My question is does it introduce any hazard in my shared/static libraries if they are kept into one library (but every other library should link it in order to access their memory allocation interfaces)? or should everything inline in the header files, and every library should link the memory allocator library?.

How memory allocation is done heavily depends on the operating system. You need to understand how shared libraries work in those operating systems, how C language relates to those operating systems and to the concept of shared libraries.
C, C++ and modular programming
First of all, I want to mention that C language is not a modular language e.g. it has no support for modules or modular programming. For languages like C and C++ implementation of modular programming is left to the underlying operating system. Shared libraries is an example of mechanism that is used to implement modular programming with C and C++, therefore I will refer to them as modules.
Module = shared library and executable
Linux and Unix-like systems
Initially everything on Unix systems was statically linked. Shared libraries came later. And as Unix was a starting point for the C langauge, those systems try to provide shared library programming interface that is close to what programming in C feels like.
The idea is that C code written originally without shared libraries in mind should be build and should work without changes made to the source code. As the result, provided environment usually has single process-wide symbol namespace shared by all loaded modules e.g. there can only be a single function with a name foo in the whole process, except for static functions (and some functions that are hidden in moduels using OS-specific mechanisms). Basically it is the same as with static linking where you are not allowed to have duplicate symbols.
What this means for your case is that there is always a single function named malloc in use in the whole process and every module is using it e.g. all modules share the same memory allocator.
Now if process happens to have multiple malloc functions, only a single one is picked and will be used by all modules. Mechanism here is very simple - as shared libraries do not know location of every referenced function, they will usually call them though some table (GOT, PLT) that will be filled with required addresses lazily on the first call or at load time. The same rule is applied to the module that provides original function - even internally this function will be called though the same table, making it possible to override that function even in the original module that provides it (which is the source of many ineffeciencies related to usage of shared libraries on Linux, search for -fno-semantic-interposition, -fno-plt to overcome this).

——————————

> [Set tasks]
1. Quote the shared-library memory allocation discussion from "The idea is" up to and including "same memory allocator.".
2. Continue the discussion of memory allocation in shared libraries from the point where it stops.

> [Dataset content]
——————————

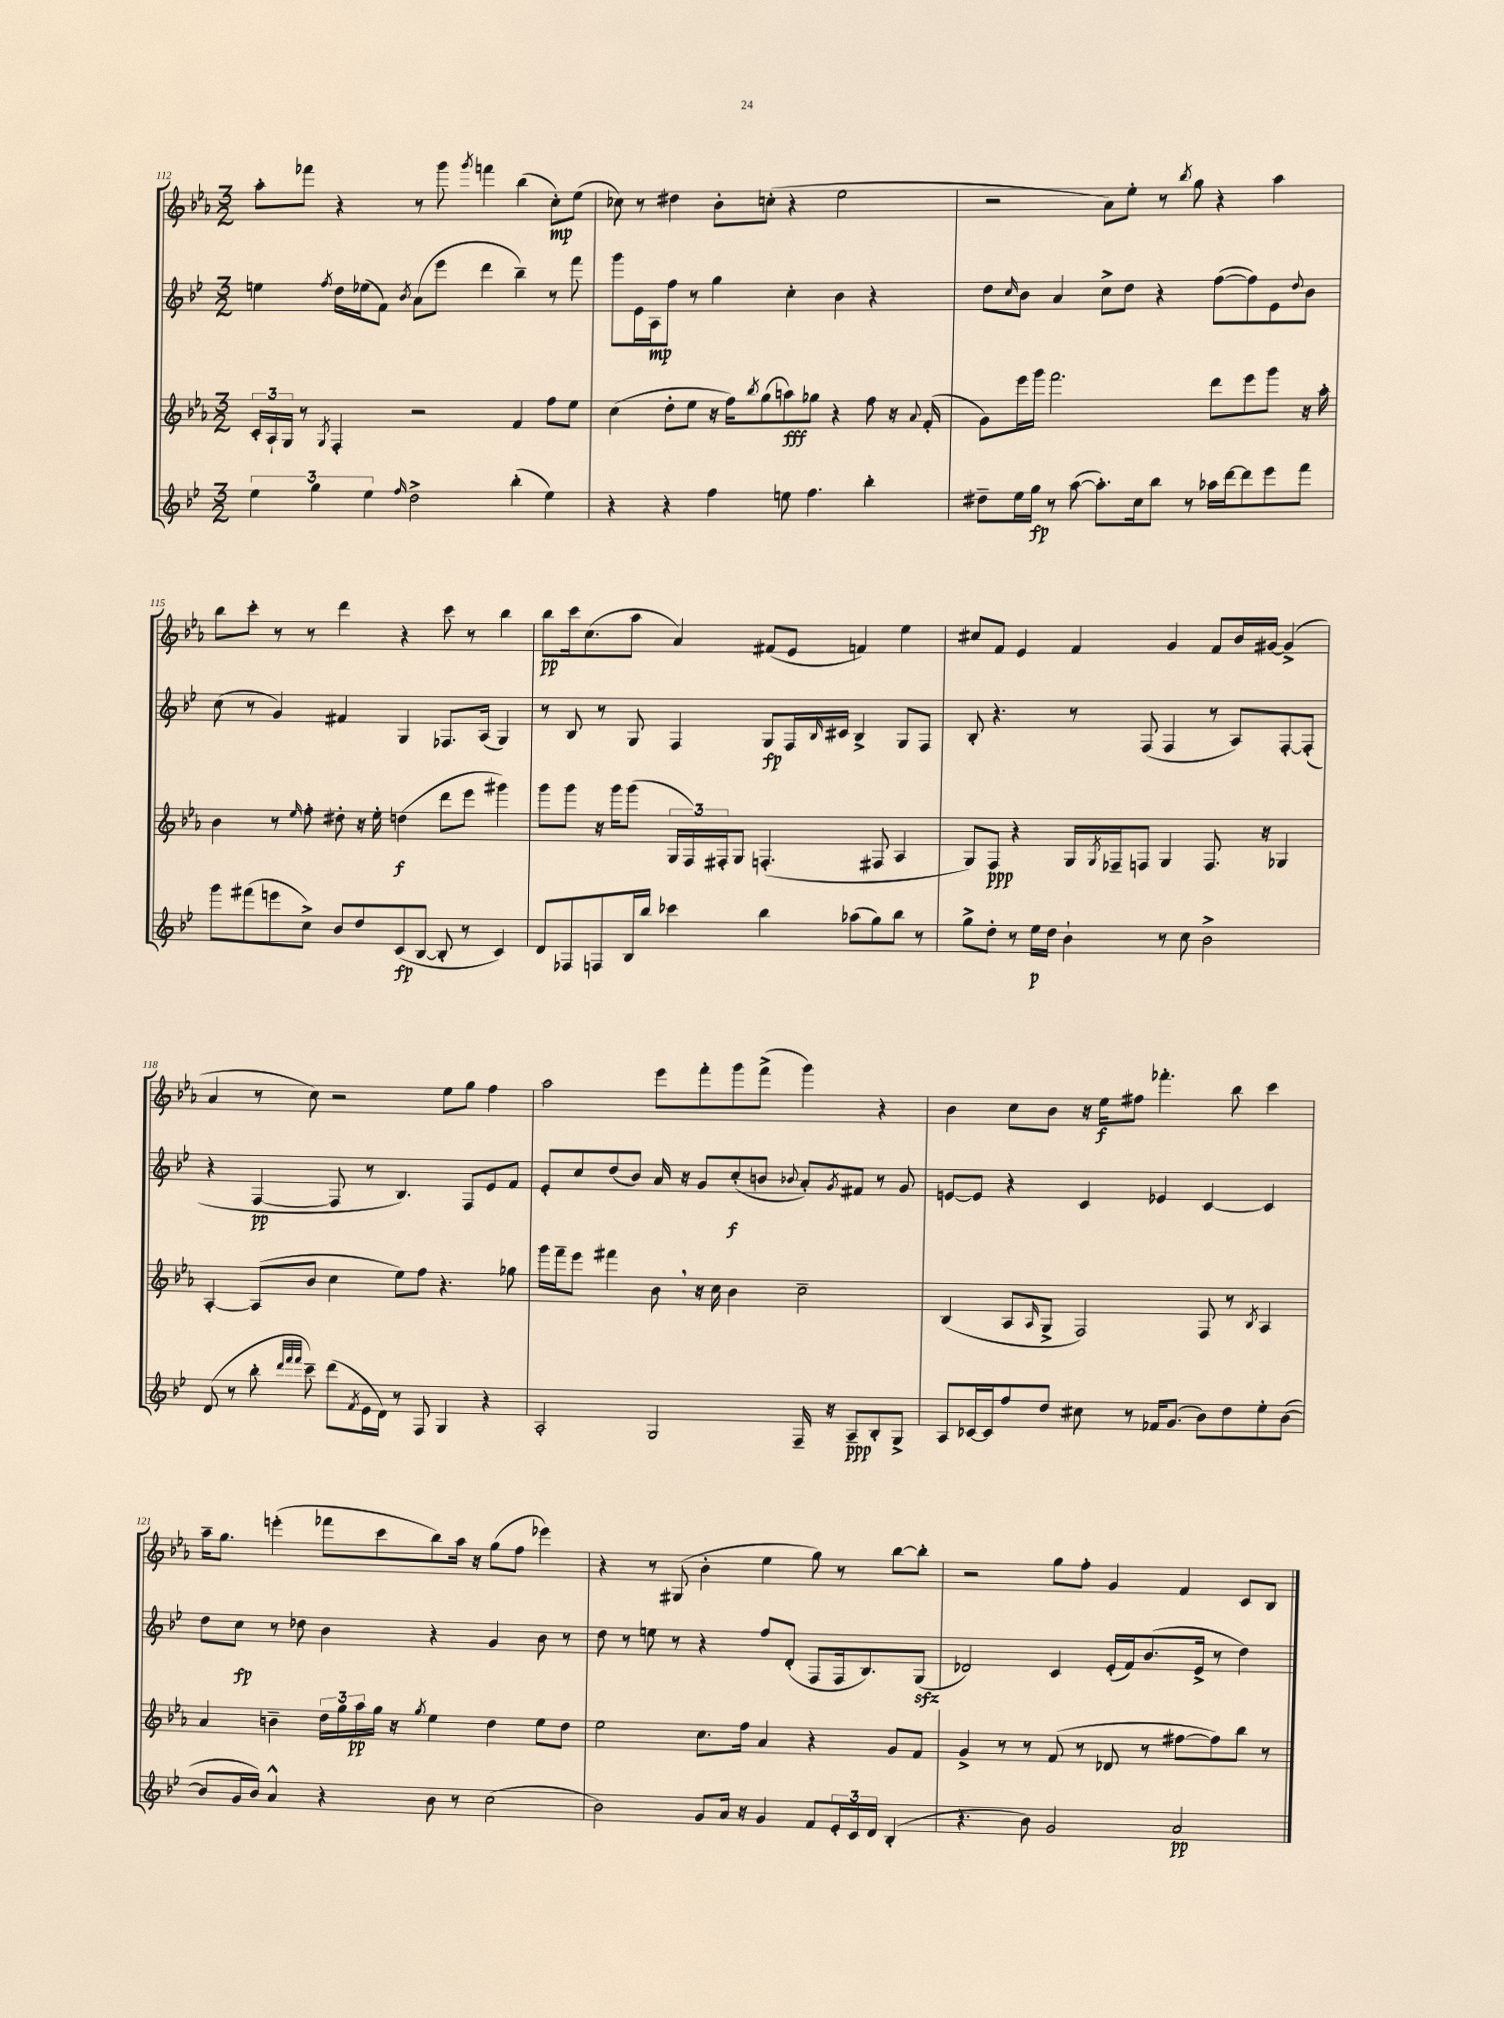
<<
\new StaffGroup <<
\new Staff = "s0" {
    \clef treble \key ees \major \numericTimeSignature \time 3/2
    aes''8-. fes'''8 r4 r8 g'''8 \acciaccatura { g'''8 } f'''4 bes''4( c''8-.\mp) ees''8( |
    ces''8) r8 dis''4 bes'8-. c''8-.( r4 ees''2 |
    r2 aes'8) ees''8-. r8 \acciaccatura { bes''8 } g''8 r4 aes''4 |
    bes''8 c'''8-. r8 r8 d'''4 r4 c'''8 r8 bes''4 |
    bes''8\pp c'''16 c''8.( aes''8 aes'4) fis'8( ees'8 f'4) ees''4 |
    cis''8 f'8 ees'4 f'4 g'4 f'8 bes'16 gis'16~ gis'4->( |
    aes'4 r8 c''8) r2 ees''8 g''8 f''4 |
    aes''2 ees'''8 f'''8-. g'''8 f'''8->( g'''4) r4 |
    bes'4 c''8 bes'8 r16 ees''16\f fis''8 fes'''4.-. bes''8 c'''4 |
    aes''16-- g''8. e'''4-.( fes'''8 c'''8 bes''8) aes''16 r16 g''8( f''8 ees'''4) |
    r4 r8 gis8( bes'4-. ees''4 g''8) r8 bes''8~ bes''8-. |
    r2 g''8 f''8-. g'4 f'4 c'8 bes8 \bar "|." |
}
\new Staff = "s1" {
    \clef treble \key bes \major \numericTimeSignature \time 3/2
    e''4 \acciaccatura { f''8 } d''16 ees''16( f'8) \acciaccatura { bes'8 } a'8( ees'''8 d'''4 bes''4--) r8 f'''8 |
    g'''8 ees'16 a16\mp f''8 r8 g''4 c''4-. bes'4 r4 |
    d''8 \grace { c''16 } bes'8 a'4 c''8-> d''8 r4 f''8~( f''8) ees'8 \appoggiatura { d''8 } bes'8 |
    c''8( r8 g'4) fis'4 g4 fes8. a16( g4) |
    r8 bes8 r8 g8 f4 g8\fp f16 \grace { bes16 } cis'16 bes4-> g8 f8 |
    bes8-. r4. r8 f8( f4 r8 a8) f8~-. f8-.( |
    r4 f4~\pp f8 r8 bes4.) f8 ees'8 f'8 |
    ees'8-. c''8 d''8( bes'8) a'16 r16 g'8 c''8-.\f( b'8 \appoggiatura { bes'8 } a'8-.) \acciaccatura { g'8 } fis'8 r8 g'8 |
    e'8~ e'8 r4 c'4 ees'4 c'4~ c'4 |
    d''8 c''8\fp r8 des''8 bes'4 r4 g'4 bes'8 r8 |
    d''8 r8 e''8 r8 r4 f''8 d'8-.( f8 f16 bes8.) g8\sfz( |
    des'2) c'4 ees'16-.( f'16) bes'8.( ees'16-> r8 d''4) \bar "|." |
}
\new Staff = "s2" {
    \clef treble \key ees \major \numericTimeSignature \time 3/2
    \tuplet 3/2 { c'16-. aes16-! g16 } r8 \acciaccatura { g8 } f4-. r2 f'4 f''8 ees''8 |
    c''4( d''8-. ees''8 r16 f''16) \acciaccatura { bes''8 } g''8( a''8\fff) ges''8 r4 f''8 r16 \appoggiatura { aes'8 } f'16-.( |
    g'8) ees'''16 g'''16 f'''2. d'''8 ees'''8 g'''8 r16 aes''16-. |
    bes'4 r8 \grace { ees''16 } f''8-. dis''8-. r16 ees''16-. d''4\f( d'''8 ees'''8 gis'''4) |
    g'''8 g'''8 r16 g'''16 g'''8( \tuplet 3/2 { g16 f16) fis16-. } g8 f4.-.( fis8 aes4 |
    g8) f8\ppp r4 g16 \acciaccatura { g8 } fes16-- f8 g4 f8. r16 ges4 |
    aes4~-. aes8( bes'8 c''4 ees''8) f''8 r4. ges''8 |
    g'''16 f'''16-- ees'''8 fis'''4 bes'8 \breathe r16 c''16 bes'4 c''2-- |
    bes4( aes8 \grace { aes16 } g8-> f2) f8 r8 \acciaccatura { bes8 } aes4 |
    aes'4 b'4-- \tuplet 3/2 { d''16 g''16 aes''16\pp } g''16 r16 \acciaccatura { g''8 } ees''4 d''4 ees''8 d''8 |
    ees''2 c''8. f''16 aes'4 r4 g'8 f'8 |
    g'4-> r8 r8 f'8( r8 des'8 r8 fis''8~ fis''8) bes''8 r8 \bar "|." |
}
\new Staff = "s3" {
    \clef treble \key bes \major \numericTimeSignature \time 3/2
    \tuplet 3/2 { ees''4 g''4 ees''4 } \grace { f''16 } d''2-> bes''4-.( ees''4) |
    r4 r4 f''4 e''8 f''4. bes''4-. |
    dis''8-- ees''16 g''16\fp r8 a''8~( a''8.-.) c''16 bes''8 r8 aes''16 d'''16~ d'''8 ees'''8 f'''8 |
    g'''8 fis'''8( e'''8 c''8->) bes'8 d''8 c'8\fp( bes8~ bes8-. r8 c'4) |
    d'8 fes8 f8 bes16 bes''16 ces'''4 bes''4 aes''8( g''8) bes''8 r8 |
    g''8-> d''8-. r8 ees''16\p d''16 bes'4-! r8 c''8 bes'2-> |
    d'8( r8 bes''8-. \grace { d'''32 f'''32 f'''32 } c'''8--) d'''8( \acciaccatura { f'8 } ees'16 d'16) r8 f8 g4 r4 |
    a2-. g2 f16-- r16 a8--\ppp bes8-. g8-> |
    a8 ces'16~ ces'16 f''8 d''8 cis''8 r8 fes'16 g'8.( bes'8) d''8 ees''8-. bes'8~( |
    bes'8 g'16 bes'16) a'4-^ r4 bes'8 r8 c''2( |
    bes'2) g'8 a'16 r16 g'4 f'8 \tuplet 3/2 { ees'16-. c'16 d'16 } bes4-.( |
    r4. bes'8) g'2 a'2\pp \bar "|." |
}
>>
>>
\layout { \context { \Score currentBarNumber = #112 } }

——————————

> [Answers for the exercise]
1.
The idea is that C code written originally without shared libraries in mind should be build and should work without changes made to the source code. As the result, provided environment usually has single process-wide symbol namespace shared by all loaded modules e.g. there can only be a single function with a name foo in the whole process, except for static functions (and some functions that are hidden in moduels using OS-specific mechanisms). Basically it is the same as with static linking where you are not allowed to have duplicate symbols.
What this means for your case is that there is always a single function named malloc in use in the whole process and every module is using it e.g. all modules share the same memory allocator.

2.
The general rule here is that the first module to introduce symbol will be the one providing it. Therefore original process executable has the highest priority here and if it defines malloc function, that malloc function will be used everywhere in the process. The same applies to functions calloc, realloc, free and others. Using this trick and tricks like LD_PRELOAD allow you to override "default memory allocator" of your application. This is not guaranteed to work thought as there are some corner cases. You should consult documentation for your library before doing this.
I want to specifically note that this means there is a single heap in the process shared by all modules and there is a good reason for that. Unix-like systems usually provide two ways of allocating memory in a process:
brk, sbrk syscalls
mmap syscall
The first one provides you an access to a single per-process memory region usually allocated directly after the executable image. Because of the fact that there is only one such region, this way of memory allocation can only be used by a single allocator in a process (and it is usually already used by your C library).
This is important to understand before you throw any custom memory allocator into your process - it either should not use brk, sbrk, or should override existing allocator of your C library.
The second one can be used to request chunk of memory directly from the underlying kernel. As kernel know the structure of your process virtual memory, it is able to allocate pages of memory without interfering with any user-space allocator. This is also the only way to have multiple fully independent memory allocators (heaps) in the process.
Windows
Windows does not rely on C runtime the same way Unix-like systems do. Instead it provides its own runtime - Windows API.
There are two ways of allocating memory with Windows API:
Using functions like VirtualAlloc, MapViewOfFile.
And heap allocation functions - HeapCreate, HeapAlloc.
The first one is an equivalent to mmap, while the second one is a more advanced version of malloc which is based internally (as I believe) on VirtualAlloc.
Now because Windows does not have the same relation to C language as Unix-likes have, it does not provide you with malloc and free functions. Instead, those are provided by C runtime library which is implemented on top of Windows API.
Another thing about Windows - it does not have a concept of single per process symbol namespace e.g. you cannot override function here the same way you do on Unix-like systems. This allows you to have multiple C runtimes co-existing in the same process, and every of those runtimes can provide its independent implementation of malloc, free etc, each operating on a separate heap.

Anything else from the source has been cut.